▶ [Dataset extract]
'''
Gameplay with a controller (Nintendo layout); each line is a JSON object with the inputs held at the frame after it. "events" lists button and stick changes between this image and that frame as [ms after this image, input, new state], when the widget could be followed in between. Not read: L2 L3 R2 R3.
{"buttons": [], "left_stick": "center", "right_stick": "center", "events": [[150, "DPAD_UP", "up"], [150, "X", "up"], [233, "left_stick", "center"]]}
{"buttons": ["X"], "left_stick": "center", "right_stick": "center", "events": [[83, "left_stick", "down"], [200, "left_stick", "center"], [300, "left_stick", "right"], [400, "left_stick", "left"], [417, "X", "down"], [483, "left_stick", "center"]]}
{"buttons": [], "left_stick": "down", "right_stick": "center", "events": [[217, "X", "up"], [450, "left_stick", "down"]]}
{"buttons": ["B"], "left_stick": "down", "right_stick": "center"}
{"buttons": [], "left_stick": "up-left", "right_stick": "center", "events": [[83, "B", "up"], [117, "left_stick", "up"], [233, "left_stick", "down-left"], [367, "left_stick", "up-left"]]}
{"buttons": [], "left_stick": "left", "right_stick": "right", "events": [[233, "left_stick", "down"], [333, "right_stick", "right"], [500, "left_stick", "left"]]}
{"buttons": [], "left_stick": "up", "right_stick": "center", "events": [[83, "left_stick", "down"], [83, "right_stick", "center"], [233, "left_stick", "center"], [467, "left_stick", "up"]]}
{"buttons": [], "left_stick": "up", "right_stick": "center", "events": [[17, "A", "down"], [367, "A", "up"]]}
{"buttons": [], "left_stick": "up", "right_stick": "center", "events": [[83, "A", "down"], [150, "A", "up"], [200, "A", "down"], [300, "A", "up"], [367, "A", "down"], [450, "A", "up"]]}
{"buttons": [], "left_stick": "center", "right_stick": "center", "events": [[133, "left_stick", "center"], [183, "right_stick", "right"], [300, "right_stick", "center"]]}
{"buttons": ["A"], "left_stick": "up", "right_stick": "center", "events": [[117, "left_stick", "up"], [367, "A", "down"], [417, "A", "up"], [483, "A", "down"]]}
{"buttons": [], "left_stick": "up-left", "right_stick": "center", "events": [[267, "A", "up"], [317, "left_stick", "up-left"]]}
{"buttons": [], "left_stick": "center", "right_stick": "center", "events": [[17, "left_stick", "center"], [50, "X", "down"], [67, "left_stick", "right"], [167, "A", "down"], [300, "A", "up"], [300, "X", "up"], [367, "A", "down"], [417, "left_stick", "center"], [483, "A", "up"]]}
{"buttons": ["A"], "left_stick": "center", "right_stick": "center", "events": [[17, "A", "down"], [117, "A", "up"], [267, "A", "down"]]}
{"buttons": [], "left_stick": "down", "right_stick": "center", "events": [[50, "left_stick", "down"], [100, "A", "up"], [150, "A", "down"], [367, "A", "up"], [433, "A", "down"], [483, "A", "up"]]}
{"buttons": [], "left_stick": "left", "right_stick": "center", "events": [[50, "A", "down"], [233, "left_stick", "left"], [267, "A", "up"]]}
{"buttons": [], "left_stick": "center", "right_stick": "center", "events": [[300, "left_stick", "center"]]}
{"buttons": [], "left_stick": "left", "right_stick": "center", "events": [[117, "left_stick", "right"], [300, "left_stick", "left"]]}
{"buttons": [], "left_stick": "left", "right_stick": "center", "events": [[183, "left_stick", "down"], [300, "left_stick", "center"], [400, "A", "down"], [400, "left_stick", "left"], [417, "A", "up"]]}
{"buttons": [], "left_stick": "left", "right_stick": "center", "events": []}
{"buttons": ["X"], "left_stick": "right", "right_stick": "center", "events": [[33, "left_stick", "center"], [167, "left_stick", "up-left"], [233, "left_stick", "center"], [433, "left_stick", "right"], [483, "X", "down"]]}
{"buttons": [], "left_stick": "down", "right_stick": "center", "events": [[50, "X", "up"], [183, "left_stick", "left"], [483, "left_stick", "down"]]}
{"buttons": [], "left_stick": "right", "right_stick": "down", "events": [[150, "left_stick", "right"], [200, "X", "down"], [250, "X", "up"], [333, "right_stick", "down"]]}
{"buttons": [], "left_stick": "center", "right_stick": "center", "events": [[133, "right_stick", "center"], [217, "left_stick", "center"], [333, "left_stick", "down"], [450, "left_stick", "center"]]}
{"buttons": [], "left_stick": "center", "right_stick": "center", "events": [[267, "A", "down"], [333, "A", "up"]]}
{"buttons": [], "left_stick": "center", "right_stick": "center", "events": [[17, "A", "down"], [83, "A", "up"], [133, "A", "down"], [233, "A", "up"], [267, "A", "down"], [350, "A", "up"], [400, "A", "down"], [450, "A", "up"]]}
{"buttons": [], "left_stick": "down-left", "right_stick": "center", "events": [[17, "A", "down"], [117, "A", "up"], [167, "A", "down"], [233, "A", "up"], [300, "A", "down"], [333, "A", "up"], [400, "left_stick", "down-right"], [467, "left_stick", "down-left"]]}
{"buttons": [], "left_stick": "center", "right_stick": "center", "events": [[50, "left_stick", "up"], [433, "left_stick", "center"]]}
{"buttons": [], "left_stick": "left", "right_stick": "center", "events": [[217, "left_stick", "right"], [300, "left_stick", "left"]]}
'''
▶ [Directions] Repeat the material above exactly, including every line.

▶ [Task output]
Gameplay with a controller (Nintendo layout); each line is a JSON object with the inputs held at the frame after it. "events" lists button and stick changes between this image and that frame as [ms after this image, input, new state], when the widget could be followed in between. Not read: L2 L3 R2 R3.
{"buttons": [], "left_stick": "center", "right_stick": "center", "events": [[150, "DPAD_UP", "up"], [150, "X", "up"], [233, "left_stick", "center"]]}
{"buttons": ["X"], "left_stick": "center", "right_stick": "center", "events": [[83, "left_stick", "down"], [200, "left_stick", "center"], [300, "left_stick", "right"], [400, "left_stick", "left"], [417, "X", "down"], [483, "left_stick", "center"]]}
{"buttons": [], "left_stick": "down", "right_stick": "center", "events": [[217, "X", "up"], [450, "left_stick", "down"]]}
{"buttons": ["B"], "left_stick": "down", "right_stick": "center"}
{"buttons": [], "left_stick": "up-left", "right_stick": "center", "events": [[83, "B", "up"], [117, "left_stick", "up"], [233, "left_stick", "down-left"], [367, "left_stick", "up-left"]]}
{"buttons": [], "left_stick": "left", "right_stick": "right", "events": [[233, "left_stick", "down"], [333, "right_stick", "right"], [500, "left_stick", "left"]]}
{"buttons": [], "left_stick": "up", "right_stick": "center", "events": [[83, "left_stick", "down"], [83, "right_stick", "center"], [233, "left_stick", "center"], [467, "left_stick", "up"]]}
{"buttons": [], "left_stick": "up", "right_stick": "center", "events": [[17, "A", "down"], [367, "A", "up"]]}
{"buttons": [], "left_stick": "up", "right_stick": "center", "events": [[83, "A", "down"], [150, "A", "up"], [200, "A", "down"], [300, "A", "up"], [367, "A", "down"], [450, "A", "up"]]}
{"buttons": [], "left_stick": "center", "right_stick": "center", "events": [[133, "left_stick", "center"], [183, "right_stick", "right"], [300, "right_stick", "center"]]}
{"buttons": ["A"], "left_stick": "up", "right_stick": "center", "events": [[117, "left_stick", "up"], [367, "A", "down"], [417, "A", "up"], [483, "A", "down"]]}
{"buttons": [], "left_stick": "up-left", "right_stick": "center", "events": [[267, "A", "up"], [317, "left_stick", "up-left"]]}
{"buttons": [], "left_stick": "center", "right_stick": "center", "events": [[17, "left_stick", "center"], [50, "X", "down"], [67, "left_stick", "right"], [167, "A", "down"], [300, "A", "up"], [300, "X", "up"], [367, "A", "down"], [417, "left_stick", "center"], [483, "A", "up"]]}
{"buttons": ["A"], "left_stick": "center", "right_stick": "center", "events": [[17, "A", "down"], [117, "A", "up"], [267, "A", "down"]]}
{"buttons": [], "left_stick": "down", "right_stick": "center", "events": [[50, "left_stick", "down"], [100, "A", "up"], [150, "A", "down"], [367, "A", "up"], [433, "A", "down"], [483, "A", "up"]]}
{"buttons": [], "left_stick": "left", "right_stick": "center", "events": [[50, "A", "down"], [233, "left_stick", "left"], [267, "A", "up"]]}
{"buttons": [], "left_stick": "center", "right_stick": "center", "events": [[300, "left_stick", "center"]]}
{"buttons": [], "left_stick": "left", "right_stick": "center", "events": [[117, "left_stick", "right"], [300, "left_stick", "left"]]}
{"buttons": [], "left_stick": "left", "right_stick": "center", "events": [[183, "left_stick", "down"], [300, "left_stick", "center"], [400, "A", "down"], [400, "left_stick", "left"], [417, "A", "up"]]}
{"buttons": [], "left_stick": "left", "right_stick": "center", "events": []}
{"buttons": ["X"], "left_stick": "right", "right_stick": "center", "events": [[33, "left_stick", "center"], [167, "left_stick", "up-left"], [233, "left_stick", "center"], [433, "left_stick", "right"], [483, "X", "down"]]}
{"buttons": [], "left_stick": "down", "right_stick": "center", "events": [[50, "X", "up"], [183, "left_stick", "left"], [483, "left_stick", "down"]]}
{"buttons": [], "left_stick": "right", "right_stick": "down", "events": [[150, "left_stick", "right"], [200, "X", "down"], [250, "X", "up"], [333, "right_stick", "down"]]}
{"buttons": [], "left_stick": "center", "right_stick": "center", "events": [[133, "right_stick", "center"], [217, "left_stick", "center"], [333, "left_stick", "down"], [450, "left_stick", "center"]]}
{"buttons": [], "left_stick": "center", "right_stick": "center", "events": [[267, "A", "down"], [333, "A", "up"]]}
{"buttons": [], "left_stick": "center", "right_stick": "center", "events": [[17, "A", "down"], [83, "A", "up"], [133, "A", "down"], [233, "A", "up"], [267, "A", "down"], [350, "A", "up"], [400, "A", "down"], [450, "A", "up"]]}
{"buttons": [], "left_stick": "down-left", "right_stick": "center", "events": [[17, "A", "down"], [117, "A", "up"], [167, "A", "down"], [233, "A", "up"], [300, "A", "down"], [333, "A", "up"], [400, "left_stick", "down-right"], [467, "left_stick", "down-left"]]}
{"buttons": [], "left_stick": "center", "right_stick": "center", "events": [[50, "left_stick", "up"], [433, "left_stick", "center"]]}
{"buttons": [], "left_stick": "left", "right_stick": "center", "events": [[217, "left_stick", "right"], [300, "left_stick", "left"]]}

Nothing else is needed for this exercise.